WORK ORDER: Can you restate the lines of the entries below, word for word, from the first one through the line that includes "teapot: present [314,440,397,509]"?

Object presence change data
•••
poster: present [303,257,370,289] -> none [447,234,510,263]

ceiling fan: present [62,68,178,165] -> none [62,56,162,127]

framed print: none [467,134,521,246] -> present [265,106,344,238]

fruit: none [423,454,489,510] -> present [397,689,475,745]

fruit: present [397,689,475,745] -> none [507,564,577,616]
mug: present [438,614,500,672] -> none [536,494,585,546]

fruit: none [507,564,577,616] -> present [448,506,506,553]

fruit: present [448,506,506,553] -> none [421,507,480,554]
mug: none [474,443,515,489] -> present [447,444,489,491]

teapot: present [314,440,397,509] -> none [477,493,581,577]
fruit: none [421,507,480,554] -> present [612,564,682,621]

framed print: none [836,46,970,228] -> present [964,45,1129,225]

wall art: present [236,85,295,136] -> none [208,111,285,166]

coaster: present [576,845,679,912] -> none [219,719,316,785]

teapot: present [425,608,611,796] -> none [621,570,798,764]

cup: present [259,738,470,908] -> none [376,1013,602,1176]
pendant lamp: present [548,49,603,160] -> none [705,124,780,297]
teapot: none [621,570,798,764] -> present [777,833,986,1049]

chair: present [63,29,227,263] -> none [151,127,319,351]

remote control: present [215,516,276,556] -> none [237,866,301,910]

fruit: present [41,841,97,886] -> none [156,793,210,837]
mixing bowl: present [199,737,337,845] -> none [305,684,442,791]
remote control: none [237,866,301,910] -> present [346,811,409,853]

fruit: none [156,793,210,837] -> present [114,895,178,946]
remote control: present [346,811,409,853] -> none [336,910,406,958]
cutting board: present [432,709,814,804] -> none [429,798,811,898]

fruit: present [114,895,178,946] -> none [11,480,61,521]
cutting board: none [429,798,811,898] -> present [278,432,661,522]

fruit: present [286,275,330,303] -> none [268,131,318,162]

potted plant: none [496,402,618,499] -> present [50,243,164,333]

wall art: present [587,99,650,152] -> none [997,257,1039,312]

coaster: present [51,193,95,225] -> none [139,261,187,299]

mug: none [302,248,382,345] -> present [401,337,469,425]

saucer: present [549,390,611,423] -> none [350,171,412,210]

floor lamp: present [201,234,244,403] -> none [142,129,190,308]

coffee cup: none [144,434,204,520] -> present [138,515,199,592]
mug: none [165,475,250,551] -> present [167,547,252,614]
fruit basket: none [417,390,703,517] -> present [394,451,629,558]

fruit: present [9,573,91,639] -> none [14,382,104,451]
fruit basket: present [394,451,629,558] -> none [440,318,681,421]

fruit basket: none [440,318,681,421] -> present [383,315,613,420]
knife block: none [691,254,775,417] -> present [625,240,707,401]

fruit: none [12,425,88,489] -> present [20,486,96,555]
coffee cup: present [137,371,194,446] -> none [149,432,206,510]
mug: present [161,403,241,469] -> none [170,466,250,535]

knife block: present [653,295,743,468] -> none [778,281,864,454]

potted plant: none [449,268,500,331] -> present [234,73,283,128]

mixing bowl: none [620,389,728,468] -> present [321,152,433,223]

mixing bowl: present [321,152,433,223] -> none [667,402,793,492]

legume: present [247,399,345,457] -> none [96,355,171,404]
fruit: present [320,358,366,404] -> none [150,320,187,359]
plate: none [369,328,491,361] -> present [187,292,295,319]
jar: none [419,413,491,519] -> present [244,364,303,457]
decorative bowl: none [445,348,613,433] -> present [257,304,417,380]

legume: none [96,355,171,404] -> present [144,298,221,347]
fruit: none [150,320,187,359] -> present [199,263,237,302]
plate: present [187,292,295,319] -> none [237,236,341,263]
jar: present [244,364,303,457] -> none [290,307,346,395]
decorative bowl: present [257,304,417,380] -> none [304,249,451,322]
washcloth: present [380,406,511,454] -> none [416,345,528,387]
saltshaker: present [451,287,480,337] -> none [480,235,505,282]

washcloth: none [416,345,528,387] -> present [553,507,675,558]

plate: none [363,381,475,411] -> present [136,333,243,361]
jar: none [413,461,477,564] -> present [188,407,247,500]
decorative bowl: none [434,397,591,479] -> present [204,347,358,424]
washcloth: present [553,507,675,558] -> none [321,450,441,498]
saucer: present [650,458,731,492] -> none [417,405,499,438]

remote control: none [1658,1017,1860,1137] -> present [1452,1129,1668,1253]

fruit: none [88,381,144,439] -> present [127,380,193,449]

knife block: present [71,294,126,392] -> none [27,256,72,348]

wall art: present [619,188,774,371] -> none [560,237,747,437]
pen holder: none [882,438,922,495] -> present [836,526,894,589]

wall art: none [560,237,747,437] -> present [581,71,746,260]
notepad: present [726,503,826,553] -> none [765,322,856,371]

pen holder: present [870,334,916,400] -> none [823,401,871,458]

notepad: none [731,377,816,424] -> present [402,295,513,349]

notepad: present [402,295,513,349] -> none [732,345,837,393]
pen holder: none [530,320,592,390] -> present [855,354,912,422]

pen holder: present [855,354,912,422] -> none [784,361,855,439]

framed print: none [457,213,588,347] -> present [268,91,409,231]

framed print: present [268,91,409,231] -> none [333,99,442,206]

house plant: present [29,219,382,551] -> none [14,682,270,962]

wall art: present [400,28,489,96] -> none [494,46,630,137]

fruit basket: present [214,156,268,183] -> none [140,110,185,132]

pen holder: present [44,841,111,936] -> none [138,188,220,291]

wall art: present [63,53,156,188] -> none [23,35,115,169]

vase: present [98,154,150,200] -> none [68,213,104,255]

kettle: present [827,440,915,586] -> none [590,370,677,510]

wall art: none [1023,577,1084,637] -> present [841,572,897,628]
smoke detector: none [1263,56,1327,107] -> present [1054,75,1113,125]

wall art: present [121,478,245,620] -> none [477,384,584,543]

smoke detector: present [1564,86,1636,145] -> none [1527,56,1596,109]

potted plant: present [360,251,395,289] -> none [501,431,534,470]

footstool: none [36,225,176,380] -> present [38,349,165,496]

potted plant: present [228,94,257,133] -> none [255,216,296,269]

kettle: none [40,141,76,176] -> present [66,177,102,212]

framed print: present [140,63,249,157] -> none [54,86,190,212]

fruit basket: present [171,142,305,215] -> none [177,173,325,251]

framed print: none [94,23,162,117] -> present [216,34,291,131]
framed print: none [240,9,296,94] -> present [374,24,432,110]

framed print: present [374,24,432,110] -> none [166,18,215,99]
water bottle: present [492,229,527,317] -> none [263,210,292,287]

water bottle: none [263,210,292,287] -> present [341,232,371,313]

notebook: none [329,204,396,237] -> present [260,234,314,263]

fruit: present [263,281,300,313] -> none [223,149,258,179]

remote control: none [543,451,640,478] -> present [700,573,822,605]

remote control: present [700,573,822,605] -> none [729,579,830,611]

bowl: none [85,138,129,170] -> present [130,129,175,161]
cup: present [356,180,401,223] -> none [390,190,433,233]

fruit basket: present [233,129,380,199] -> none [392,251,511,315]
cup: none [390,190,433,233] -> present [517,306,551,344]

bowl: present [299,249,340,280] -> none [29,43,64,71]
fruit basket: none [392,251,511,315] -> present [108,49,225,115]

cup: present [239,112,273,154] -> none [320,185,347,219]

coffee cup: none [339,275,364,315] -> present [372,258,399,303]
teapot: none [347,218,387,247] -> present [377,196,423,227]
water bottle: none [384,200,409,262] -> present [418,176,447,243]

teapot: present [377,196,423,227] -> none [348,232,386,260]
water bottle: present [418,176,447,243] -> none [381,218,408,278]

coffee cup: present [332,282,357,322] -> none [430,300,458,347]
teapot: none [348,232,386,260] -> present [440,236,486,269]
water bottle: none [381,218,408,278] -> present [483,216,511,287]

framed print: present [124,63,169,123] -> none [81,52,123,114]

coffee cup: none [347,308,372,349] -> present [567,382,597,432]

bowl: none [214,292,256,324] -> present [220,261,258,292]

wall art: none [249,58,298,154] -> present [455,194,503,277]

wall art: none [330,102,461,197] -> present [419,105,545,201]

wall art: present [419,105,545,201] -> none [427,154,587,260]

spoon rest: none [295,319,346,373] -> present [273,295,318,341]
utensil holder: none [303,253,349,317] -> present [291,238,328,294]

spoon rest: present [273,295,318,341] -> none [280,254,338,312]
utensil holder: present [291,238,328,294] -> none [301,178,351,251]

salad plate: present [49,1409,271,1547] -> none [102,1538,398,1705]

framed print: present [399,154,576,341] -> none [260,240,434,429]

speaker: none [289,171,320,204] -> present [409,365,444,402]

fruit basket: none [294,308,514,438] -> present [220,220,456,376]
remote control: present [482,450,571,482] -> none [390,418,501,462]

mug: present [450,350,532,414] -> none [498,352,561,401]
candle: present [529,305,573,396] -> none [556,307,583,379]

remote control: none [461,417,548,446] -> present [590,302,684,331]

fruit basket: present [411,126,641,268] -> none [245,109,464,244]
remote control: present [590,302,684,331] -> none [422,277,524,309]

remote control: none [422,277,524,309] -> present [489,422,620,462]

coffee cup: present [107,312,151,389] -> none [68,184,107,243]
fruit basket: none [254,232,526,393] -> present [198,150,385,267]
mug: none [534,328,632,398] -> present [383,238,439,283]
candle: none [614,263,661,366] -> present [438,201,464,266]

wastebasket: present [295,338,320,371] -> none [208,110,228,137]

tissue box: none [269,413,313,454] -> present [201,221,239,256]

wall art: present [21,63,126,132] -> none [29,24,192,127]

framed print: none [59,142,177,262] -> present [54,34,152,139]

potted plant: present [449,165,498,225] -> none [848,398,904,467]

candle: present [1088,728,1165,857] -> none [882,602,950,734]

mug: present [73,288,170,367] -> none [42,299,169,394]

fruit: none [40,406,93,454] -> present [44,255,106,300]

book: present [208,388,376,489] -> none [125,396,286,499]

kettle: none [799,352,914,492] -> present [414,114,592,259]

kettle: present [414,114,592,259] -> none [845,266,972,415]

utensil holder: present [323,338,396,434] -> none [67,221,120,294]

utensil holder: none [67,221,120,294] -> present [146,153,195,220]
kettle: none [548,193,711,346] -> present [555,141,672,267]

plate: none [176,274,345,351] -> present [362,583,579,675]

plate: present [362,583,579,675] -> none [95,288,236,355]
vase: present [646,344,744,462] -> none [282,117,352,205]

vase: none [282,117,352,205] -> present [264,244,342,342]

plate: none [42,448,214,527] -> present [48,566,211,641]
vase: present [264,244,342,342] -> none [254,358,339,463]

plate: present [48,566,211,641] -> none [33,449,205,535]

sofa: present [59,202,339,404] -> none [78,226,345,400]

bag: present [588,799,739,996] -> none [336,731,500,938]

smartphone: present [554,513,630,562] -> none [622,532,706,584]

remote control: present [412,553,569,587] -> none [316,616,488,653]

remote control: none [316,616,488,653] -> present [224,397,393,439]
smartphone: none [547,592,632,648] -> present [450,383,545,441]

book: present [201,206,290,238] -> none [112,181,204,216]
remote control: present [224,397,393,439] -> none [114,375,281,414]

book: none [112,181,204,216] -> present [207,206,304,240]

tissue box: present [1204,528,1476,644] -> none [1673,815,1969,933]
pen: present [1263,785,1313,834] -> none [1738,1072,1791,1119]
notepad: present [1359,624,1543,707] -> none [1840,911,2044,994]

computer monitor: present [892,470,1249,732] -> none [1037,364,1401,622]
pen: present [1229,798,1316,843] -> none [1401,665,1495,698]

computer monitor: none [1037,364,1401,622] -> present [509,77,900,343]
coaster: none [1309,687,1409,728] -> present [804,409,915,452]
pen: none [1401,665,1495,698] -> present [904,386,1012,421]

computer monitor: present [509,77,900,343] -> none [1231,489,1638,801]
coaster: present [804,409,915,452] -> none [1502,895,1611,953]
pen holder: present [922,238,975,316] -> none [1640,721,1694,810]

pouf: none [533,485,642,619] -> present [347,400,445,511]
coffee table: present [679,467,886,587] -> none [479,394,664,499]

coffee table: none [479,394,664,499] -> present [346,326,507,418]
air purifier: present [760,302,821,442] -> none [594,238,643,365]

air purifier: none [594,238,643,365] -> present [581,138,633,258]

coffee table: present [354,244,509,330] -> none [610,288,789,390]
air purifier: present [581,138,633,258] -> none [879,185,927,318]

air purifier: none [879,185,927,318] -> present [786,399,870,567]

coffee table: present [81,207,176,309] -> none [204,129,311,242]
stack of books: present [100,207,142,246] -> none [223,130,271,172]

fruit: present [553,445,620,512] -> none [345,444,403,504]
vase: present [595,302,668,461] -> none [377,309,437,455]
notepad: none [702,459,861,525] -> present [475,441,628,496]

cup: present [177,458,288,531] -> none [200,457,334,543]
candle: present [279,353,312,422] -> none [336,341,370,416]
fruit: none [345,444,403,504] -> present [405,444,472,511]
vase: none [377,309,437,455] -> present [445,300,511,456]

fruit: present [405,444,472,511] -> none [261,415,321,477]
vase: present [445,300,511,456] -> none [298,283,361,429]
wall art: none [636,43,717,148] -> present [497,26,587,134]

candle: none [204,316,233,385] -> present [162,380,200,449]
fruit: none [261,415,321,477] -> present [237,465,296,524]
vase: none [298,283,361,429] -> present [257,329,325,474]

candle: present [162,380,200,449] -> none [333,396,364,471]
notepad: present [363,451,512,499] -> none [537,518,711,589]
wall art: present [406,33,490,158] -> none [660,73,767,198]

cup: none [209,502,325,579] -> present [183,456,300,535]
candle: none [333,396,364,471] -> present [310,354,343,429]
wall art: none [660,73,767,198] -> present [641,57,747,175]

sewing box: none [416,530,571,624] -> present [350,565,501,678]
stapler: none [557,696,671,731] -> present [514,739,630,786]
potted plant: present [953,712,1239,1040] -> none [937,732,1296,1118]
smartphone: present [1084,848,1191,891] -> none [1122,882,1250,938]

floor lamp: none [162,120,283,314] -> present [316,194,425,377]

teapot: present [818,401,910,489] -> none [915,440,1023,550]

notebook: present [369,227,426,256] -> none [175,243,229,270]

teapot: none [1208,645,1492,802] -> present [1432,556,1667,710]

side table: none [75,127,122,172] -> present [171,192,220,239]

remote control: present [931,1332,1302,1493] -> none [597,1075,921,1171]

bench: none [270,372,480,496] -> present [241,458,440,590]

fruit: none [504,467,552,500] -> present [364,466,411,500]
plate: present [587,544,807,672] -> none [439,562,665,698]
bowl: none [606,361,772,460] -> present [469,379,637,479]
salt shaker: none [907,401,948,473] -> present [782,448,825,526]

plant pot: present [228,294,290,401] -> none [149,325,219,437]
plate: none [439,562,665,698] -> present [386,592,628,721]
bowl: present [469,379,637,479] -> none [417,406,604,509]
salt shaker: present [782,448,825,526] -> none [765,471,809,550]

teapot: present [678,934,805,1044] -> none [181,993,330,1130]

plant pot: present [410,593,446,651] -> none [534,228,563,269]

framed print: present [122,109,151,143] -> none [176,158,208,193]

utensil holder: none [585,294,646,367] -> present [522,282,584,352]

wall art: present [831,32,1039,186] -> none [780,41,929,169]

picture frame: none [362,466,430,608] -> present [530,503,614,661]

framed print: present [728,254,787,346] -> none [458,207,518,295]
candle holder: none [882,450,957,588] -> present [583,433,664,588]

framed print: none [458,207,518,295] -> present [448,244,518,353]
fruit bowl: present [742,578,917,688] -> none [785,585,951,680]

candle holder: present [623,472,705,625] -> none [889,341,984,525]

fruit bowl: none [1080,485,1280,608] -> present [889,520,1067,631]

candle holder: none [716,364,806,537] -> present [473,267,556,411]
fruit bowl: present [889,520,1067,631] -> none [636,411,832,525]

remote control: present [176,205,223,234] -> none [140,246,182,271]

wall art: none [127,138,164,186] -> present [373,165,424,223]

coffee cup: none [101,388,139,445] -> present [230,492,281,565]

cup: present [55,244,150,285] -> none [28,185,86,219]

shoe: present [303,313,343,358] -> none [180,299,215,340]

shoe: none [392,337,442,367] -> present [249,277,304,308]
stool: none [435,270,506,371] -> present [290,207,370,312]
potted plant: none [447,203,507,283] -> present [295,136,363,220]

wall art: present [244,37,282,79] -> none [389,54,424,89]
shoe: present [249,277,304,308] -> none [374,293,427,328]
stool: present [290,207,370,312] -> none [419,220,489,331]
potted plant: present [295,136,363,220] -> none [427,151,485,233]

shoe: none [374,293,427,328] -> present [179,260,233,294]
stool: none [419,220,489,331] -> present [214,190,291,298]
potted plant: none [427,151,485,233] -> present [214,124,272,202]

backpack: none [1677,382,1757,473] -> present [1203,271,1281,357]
•••
YOUR RESPONSE:
poster: present [303,257,370,289] -> none [447,234,510,263]

ceiling fan: present [62,68,178,165] -> none [62,56,162,127]

framed print: none [467,134,521,246] -> present [265,106,344,238]

fruit: none [423,454,489,510] -> present [397,689,475,745]

fruit: present [397,689,475,745] -> none [507,564,577,616]
mug: present [438,614,500,672] -> none [536,494,585,546]

fruit: none [507,564,577,616] -> present [448,506,506,553]

fruit: present [448,506,506,553] -> none [421,507,480,554]
mug: none [474,443,515,489] -> present [447,444,489,491]

teapot: present [314,440,397,509] -> none [477,493,581,577]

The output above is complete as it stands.